What the task requires :: From the data below, retype exactly the lines starting with the one that contains "footstool: present [667,506,771,656]" and ending with the one that contains "shoe: none [562,581,613,647]", both included.

Stored data ::
-- Opening Marker --

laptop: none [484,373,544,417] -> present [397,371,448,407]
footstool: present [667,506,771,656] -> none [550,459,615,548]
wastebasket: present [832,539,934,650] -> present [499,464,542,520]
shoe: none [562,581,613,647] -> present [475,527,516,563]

-- Closing Marker --
-- Opening Marker --

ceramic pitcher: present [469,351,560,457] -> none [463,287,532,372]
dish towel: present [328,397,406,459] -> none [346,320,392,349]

-- Closing Marker --
-- Opening Marker --

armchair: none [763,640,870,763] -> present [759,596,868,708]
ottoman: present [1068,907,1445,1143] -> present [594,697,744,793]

-- Closing Marker --

Finished exercise ::
footstool: present [667,506,771,656] -> none [550,459,615,548]
wastebasket: present [832,539,934,650] -> present [499,464,542,520]
shoe: none [562,581,613,647] -> present [475,527,516,563]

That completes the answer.